## SOURCE EXTRACT
------------------------------------

Get to learn more about security threat modelling for AI-based systems!!
This article aims to provide an introduction to known vulnerabilities of ML-based systems:
- First, it is explored why machine learning models show an increased attack surface in the first place.
- Second, a brief overview of the vulnerabilities of machine learning systems is given.
Although the practical applicability of machine learning (ML) applications has been a highly active and flourishing field of research in recent years, the security of machine learning-based systems still needs to be sufficiently addressed. However, security is essential for the broad and successful adoption of ML-based systems, as they expose new security vulnerabilities that conventional computer systems do not.
Machine learning systems are different from conventional algorithms and computer programs. They learn their behaviour and make decisions based on data gathered from their deployed environment.
Consequently, machine learning systems present different vulnerabilities, can be exposed to different threats and can be targeted by different attacks than conventional computer systems.
In the context of the project deliverable D1.2, “Security threat modelling for AI-based systems” [1], SPATIAL researchers addressed this topic by investigating the security and corresponding threat modelling for AI-based systems. Precisely, the researchers examined the increased attack surface of ML-based systems and provided a comprehensive overview of the main vulnerabilities that are specific to ML systems. In addition, both conventional and new security frameworks specifically tailored for analysing the security posture of machine learning systems were examined in the deliverable. The SPATIAL researchers found that conventional approaches (e.g. STRIDE, PASTA, DREAD) used to analyse the threats and vulnerabilities of computer systems and the means to protect them may not be best suited or effective when applied to machine learning systems.
In contrast, the new security frameworks introduced by public organisations, including ENISA, MITRE, NIST, IBM, Microsoft, and WithSecure, are more suited for an effective threat modelling of ML-based systems.
However, the SPATIAL researcher determined that a detailed and profound knowledge of the vulnerabilities of machine learning systems is essential for effective threat modelling for all discussed security frameworks. These frameworks usually require a high level of technical knowledge about the system being studied, known or potential security vulnerabilities, and an understanding of how attacks work. In the case of ML applications, this knowledge is missing because vulnerabilities and attacks that exploit them are new and still largely unknown to security experts.
Machine Learning Models exhibit an increased Attack Surface
In contrast to a traditional software program, the behaviour of a machine learning model is learned from the data it is trained with. This has four main implications that, compared to conventional software systems, increase its attack surface, and introduce new vulnerability types.
- First, as the model behaviour is learned from training data, the information in the training data is inherently embedded into the machine learning model and, by transitivity, into its predictions. This means that the machine learning model and its predictions could be used to compromise the confidentiality of the training data and its data sources, even if the training data is well protected using encryption and secure storage mechanisms.
- Second, the fact that the model behaviour is learned from data means that an attacker can compromise a machine-learning model by compromising its training data or data sources. Any compromise (e.g., loss of integrity) of these assets before training will be transferred into the model during training.

------------------------------------

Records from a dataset
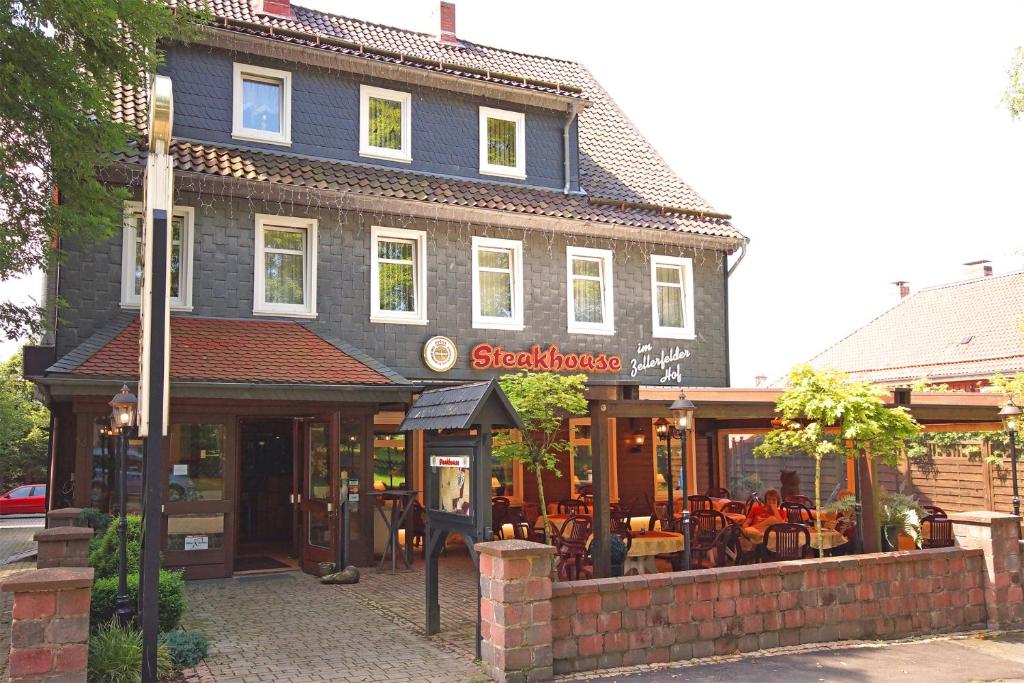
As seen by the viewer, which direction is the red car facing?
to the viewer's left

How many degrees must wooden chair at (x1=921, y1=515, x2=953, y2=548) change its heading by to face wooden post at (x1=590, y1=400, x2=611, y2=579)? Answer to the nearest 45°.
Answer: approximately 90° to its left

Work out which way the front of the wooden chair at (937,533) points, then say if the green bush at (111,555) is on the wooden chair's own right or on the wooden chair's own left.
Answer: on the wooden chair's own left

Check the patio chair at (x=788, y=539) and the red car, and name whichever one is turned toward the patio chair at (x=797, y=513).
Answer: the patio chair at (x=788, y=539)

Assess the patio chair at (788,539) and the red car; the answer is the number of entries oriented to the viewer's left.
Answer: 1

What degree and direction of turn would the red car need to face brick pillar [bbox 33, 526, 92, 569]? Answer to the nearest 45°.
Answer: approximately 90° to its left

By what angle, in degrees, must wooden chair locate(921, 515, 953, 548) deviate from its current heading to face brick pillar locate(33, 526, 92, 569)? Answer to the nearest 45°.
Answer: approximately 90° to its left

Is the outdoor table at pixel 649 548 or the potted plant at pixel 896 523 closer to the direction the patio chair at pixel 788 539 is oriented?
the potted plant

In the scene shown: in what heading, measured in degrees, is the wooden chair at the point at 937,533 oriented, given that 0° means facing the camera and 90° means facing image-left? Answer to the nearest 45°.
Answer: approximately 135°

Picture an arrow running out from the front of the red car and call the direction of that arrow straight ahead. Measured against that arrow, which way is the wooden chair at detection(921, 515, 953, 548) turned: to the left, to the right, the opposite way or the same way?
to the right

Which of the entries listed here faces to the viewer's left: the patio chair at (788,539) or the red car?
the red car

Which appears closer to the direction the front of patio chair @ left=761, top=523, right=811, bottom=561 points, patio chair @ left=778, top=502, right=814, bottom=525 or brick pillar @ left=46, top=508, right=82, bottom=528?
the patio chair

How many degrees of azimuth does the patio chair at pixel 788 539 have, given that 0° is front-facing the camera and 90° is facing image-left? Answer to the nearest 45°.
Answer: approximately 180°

------------------------------------

## WHAT TO WORK ON
(1) Answer these questions about the article on security threat modeling for AI-based systems:
(a) Which conventional approaches are given as examples that may not suit machine learning systems?
(b) Which public organizations introduced the new security frameworks?
(c) How many main implications does a model learning its behavior from training data have?
(2) Carry the article on security threat modeling for AI-based systems forward from its final sentence.

## RESPONSES BY ITEM NUMBER
(1)
(a) STRIDE, PASTA and DREAD.
(b) ENISA, MITRE, NIST, IBM, Microsoft and WithSecure.
(c) Four.

(2)
- Third, it is hard to verify machine learning models. Unlike traditional software libraries, it is difficult to read the code of a machine learning model and identify potential flaws and threats (which can be further aggravated by the non-deterministic decision-making of some models). Furthermore, while input-output-based validation of machine learning models can produce statistical evidence of their expected functionality, validation results cannot prove their correctness for all the possible inputs. This naturally brings about supply chain attack risks since third-party machine learning models are often used either “as is” or as a foundation for training other models.
- Fourth, detecting adversarial data inputs for training and inference is challenging. Machine learning is used in the first place to cope with the fact that we cannot define explicit rules to model some data or a phenomenon in an explicit manner. Consequently, there are typically no easy and scalable means to decide whether some input data is benign or malicious. Furthermore, inputs are taken from the environment in which the machine learning system is deployed or from its users, and such input spaces cannot be narrowly defined. It also means attackers can compromise machine learning systems by manipulating their environment or controlling some users.
Vulnerabilities of Machine Learning Systems
The four implications discussed above explain why machine learning systems expose additional and different vulnerabilities compared to traditional software systems. These new vulnerabilities also imply the exposure to additional and different threats that must be considered when assessing and implementing security in machine learning systems.
A short overview of vulnerability machine learning systems is provided in the following.
1. Model Poisoning
Model poisoning is an attack designed to alter a machine learning model via influence over its training data or process [2]. Model poisoning attacks compromise the integrity of a machine learning model. In a data poisoning attack, an adversary injects malicious data inputs into the model’s training set designed to distort the model’s ability to classify inputs accurately. In this way, an attacker alters the accuracy of the machine learning model for their purposes. A model attacked in this fashion may become impractical for real-world use. As such, data poisoning attacks can also impact the availability of a machine learning system.
An alternative possibility for poisoning is backdoor attacks. It is a form of adversarial attack where the attacker poisons a small part of the training data and creates trigger patterns in the model that can be activated during inference [3]. The model may perform well on most inputs. Still, its accuracy may drop only for specific inputs with backdoor triggers, such as inputs that satisfy some secret or inputs having specific properties chosen by the attacker. These poisoning attacks will therefore affect the integrity of the machine learning model.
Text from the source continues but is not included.